Ten European ambassadors and a European Union ambassador came to Hargeisa to show support and see the elections. No American diplomat bothered to show up, however, to celebrate democracy in one of Africa’s most peaceful and western-leaning albeit unrecognized states. Even this, however, requires an asterisk. Somaliland, a former British protectorate, gained independence in 1960 and received recognition from all five members of the UN Security Council and 30 other states. It voluntarily entered a union with Italian Somaliland to form what would become Somalia. It was an unhappy union. Somali dictator Siad Barre pursued genocide against the Isaaq clan and destroyed 80 percent of Hargeisa. After Somalia collapsed into state failure, Somaliland reasserted its independence. While no country resumed recognition, Somaliland bypassed the fighting, chaos, corruption, terrorism, and looting which long paralyzed the rest of Somalia.
The irony is that the State Department and broader international community has poured hundreds of millions of dollars into Somalia in order to hold the sort of one-person, one-vote elections that Somaliland now holds regularly at a fraction of the expense. Most recently, Somalia President Mohamed Farmajo sought to retain power while postponing those elections for two years, nearly bringing Somalia back to civil war. When, on May 27, 2021, after squandering so much money for elections that did not happen, Somali leaders agreed to hold a selection in which a few hundred clan elders would select a new government, the State Department tweeted its applause. Fully democratic elections in Somaliland, though? Crickets from Foggy Bottom.

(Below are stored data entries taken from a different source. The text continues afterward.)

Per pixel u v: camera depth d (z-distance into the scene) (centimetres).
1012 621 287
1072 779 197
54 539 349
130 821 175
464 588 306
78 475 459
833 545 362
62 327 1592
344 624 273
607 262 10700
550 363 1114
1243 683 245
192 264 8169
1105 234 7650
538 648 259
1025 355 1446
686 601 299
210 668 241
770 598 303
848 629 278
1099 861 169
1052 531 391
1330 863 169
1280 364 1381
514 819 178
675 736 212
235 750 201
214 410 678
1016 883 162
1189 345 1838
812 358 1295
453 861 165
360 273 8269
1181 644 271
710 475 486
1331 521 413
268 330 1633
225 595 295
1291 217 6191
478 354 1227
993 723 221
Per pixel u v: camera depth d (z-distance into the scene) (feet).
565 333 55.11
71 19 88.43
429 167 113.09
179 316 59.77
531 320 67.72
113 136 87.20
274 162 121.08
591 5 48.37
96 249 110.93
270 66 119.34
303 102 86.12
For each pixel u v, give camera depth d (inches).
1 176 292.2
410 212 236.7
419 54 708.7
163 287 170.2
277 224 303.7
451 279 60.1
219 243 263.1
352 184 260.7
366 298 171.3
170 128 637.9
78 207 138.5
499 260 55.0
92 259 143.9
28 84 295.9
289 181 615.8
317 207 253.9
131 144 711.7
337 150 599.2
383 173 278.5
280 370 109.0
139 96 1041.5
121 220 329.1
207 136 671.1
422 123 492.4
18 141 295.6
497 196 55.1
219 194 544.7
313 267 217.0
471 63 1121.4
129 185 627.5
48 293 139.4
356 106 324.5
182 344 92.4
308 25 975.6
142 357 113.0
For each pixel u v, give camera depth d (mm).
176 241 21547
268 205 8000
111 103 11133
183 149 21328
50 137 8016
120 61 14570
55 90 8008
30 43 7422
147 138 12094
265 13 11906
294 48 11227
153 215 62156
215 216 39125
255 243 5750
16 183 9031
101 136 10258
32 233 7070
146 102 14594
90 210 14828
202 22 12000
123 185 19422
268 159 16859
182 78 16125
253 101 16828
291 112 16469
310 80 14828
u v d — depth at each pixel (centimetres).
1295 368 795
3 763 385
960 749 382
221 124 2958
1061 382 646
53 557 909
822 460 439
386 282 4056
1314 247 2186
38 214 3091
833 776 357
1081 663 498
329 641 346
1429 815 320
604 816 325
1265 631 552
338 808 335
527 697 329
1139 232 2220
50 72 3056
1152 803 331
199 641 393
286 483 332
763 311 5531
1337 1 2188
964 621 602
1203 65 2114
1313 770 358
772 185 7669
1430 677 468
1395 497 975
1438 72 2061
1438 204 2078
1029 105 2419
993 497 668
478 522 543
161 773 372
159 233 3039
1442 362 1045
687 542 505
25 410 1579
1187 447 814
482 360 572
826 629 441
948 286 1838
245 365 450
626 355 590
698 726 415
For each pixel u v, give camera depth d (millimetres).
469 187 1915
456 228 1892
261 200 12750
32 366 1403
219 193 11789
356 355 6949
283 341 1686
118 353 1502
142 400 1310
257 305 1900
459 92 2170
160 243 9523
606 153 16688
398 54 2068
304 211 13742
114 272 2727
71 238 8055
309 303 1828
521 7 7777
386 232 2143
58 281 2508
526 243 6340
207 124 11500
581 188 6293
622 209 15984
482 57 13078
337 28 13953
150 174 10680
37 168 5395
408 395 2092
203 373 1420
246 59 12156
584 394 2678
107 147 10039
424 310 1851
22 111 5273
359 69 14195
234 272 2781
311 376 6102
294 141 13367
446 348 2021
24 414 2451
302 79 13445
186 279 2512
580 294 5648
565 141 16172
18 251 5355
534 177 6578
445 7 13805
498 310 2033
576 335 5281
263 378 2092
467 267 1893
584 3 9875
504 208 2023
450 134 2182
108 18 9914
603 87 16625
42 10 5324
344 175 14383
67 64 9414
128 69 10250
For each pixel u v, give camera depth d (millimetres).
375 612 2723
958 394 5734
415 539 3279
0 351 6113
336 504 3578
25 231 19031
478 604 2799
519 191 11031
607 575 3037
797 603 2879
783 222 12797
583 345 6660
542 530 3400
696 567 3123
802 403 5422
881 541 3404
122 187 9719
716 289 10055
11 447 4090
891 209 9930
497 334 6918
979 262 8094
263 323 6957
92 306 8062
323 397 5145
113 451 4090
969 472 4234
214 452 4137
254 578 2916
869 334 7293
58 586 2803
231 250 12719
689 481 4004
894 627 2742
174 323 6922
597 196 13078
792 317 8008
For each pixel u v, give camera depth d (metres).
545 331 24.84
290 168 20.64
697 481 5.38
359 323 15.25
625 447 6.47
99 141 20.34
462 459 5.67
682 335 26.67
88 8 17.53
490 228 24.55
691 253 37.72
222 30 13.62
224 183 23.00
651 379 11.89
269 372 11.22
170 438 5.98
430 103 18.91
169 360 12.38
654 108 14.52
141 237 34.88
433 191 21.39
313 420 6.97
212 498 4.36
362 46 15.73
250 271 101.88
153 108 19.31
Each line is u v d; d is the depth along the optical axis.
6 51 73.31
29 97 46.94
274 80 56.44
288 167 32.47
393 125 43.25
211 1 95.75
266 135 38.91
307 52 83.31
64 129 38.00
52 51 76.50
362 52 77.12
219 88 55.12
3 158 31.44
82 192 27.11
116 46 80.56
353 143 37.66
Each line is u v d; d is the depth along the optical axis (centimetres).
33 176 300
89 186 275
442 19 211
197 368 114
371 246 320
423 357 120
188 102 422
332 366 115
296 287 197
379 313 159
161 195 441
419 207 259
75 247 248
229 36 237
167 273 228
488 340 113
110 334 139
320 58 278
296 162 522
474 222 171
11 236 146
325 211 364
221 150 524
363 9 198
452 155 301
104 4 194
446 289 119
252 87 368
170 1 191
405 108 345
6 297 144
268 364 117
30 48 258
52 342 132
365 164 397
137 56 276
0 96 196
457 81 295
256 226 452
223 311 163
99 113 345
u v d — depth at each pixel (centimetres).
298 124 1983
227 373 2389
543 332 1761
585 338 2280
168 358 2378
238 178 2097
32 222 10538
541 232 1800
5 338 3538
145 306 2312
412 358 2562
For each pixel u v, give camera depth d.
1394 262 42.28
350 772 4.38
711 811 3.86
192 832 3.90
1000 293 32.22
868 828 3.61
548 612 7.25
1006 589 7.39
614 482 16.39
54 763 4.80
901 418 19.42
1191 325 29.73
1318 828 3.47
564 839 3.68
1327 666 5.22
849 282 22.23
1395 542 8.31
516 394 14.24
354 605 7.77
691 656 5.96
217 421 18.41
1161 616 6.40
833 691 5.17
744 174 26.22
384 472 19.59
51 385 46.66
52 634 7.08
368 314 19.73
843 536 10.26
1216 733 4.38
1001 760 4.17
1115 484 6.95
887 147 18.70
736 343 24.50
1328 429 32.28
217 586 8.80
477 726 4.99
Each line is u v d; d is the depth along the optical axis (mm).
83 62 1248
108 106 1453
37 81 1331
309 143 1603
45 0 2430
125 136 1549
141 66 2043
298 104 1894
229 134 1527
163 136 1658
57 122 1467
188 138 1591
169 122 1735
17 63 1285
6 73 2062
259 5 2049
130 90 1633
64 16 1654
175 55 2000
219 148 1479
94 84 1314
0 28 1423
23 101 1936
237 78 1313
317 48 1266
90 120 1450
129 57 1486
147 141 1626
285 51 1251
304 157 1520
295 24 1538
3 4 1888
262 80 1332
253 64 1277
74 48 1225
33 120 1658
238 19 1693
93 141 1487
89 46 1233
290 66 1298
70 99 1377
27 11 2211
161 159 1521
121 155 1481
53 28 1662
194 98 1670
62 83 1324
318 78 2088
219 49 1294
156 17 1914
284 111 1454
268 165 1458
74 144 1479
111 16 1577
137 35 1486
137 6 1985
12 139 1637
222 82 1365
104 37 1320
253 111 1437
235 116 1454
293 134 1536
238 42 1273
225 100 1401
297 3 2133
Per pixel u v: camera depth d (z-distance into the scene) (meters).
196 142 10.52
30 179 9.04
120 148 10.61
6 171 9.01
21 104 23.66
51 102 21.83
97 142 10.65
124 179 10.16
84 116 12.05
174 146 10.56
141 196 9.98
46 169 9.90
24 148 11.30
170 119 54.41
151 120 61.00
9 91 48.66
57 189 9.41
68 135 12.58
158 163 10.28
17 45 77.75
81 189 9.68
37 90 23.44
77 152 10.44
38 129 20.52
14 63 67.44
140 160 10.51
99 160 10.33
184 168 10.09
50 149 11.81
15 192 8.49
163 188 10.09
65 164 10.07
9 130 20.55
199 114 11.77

Perhaps the State Department feels that to recognize democracy in Somaliland or to set foot in the region would somehow imbue it with formal recognition. This is nonsense. American officials have long visited Taiwan, and U.S. diplomats have traveled to Iraqi Kurdistan for decades and Syrian Kurdistan for years without implying recognition. European diplomats and African officials—including the former president of Sierra Leone—visit without implying any such claim. While U.S. Ambassador Donald Yamamoto has largely stopped his staff from visiting Somaliland, his predecessors imposed no such restrictions. Rather, the issue comes down to neglect and disinterest and perhaps Yamamoto’s own hostility, something about which many other diplomats stationed in Somalia now comment.
Regardless, Freedom House has described “democracy in retreat” and “democracy under siege.” Somaliland is a happy exception, which the State Department should uphold as an example for Somalia proper and countries across the Horn of Africa like Ethiopia and Eritrea where democracy is in short supply. Unfortunately, the State Department’s failure to send any diplomat to witness the event shows once again that, when it comes to Africa, the United States is absent without leave.